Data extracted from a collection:
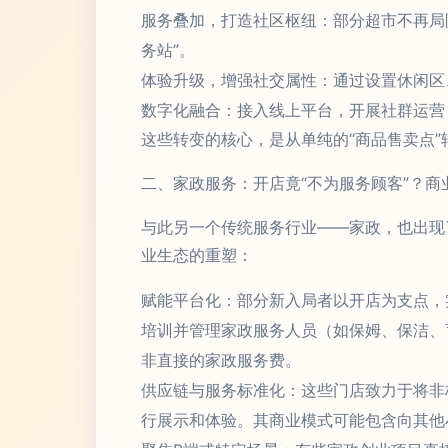
服务叠加，打造社区枢纽：部分超市不再局
务站”。
体验升级，增强社交属性：通过设置休闲区
数字化融合：接入线上平台，开展社群运营
这些转变的核心，是从单纯的“商品售卖点”
二、家政服务：开店竟“不为服务顾客”？商
与此另一个传统服务行业——家政，也出现
业生态的重塑：
赋能平台化：部分新入局者以开店为支点，
培训并管理家政服务人员（如保姆、保洁、
非直接的家政服务费。
供应链与服务标准化：这些门店致力于将非
行展示和体验。其商业模式可能包含向其他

- Task brief -
Without the pictures, reproduce every entry exactly as written.

- Output of the exercise -
服务叠加，打造社区枢纽：部分超市不再局
务站”。
体验升级，增强社交属性：通过设置休闲区
数字化融合：接入线上平台，开展社群运营
这些转变的核心，是从单纯的“商品售卖点”
二、家政服务：开店竟“不为服务顾客”？商
与此另一个传统服务行业——家政，也出现
业生态的重塑：
赋能平台化：部分新入局者以开店为支点，
培训并管理家政服务人员（如保姆、保洁、
非直接的家政服务费。
供应链与服务标准化：这些门店致力于将非
行展示和体验。其商业模式可能包含向其他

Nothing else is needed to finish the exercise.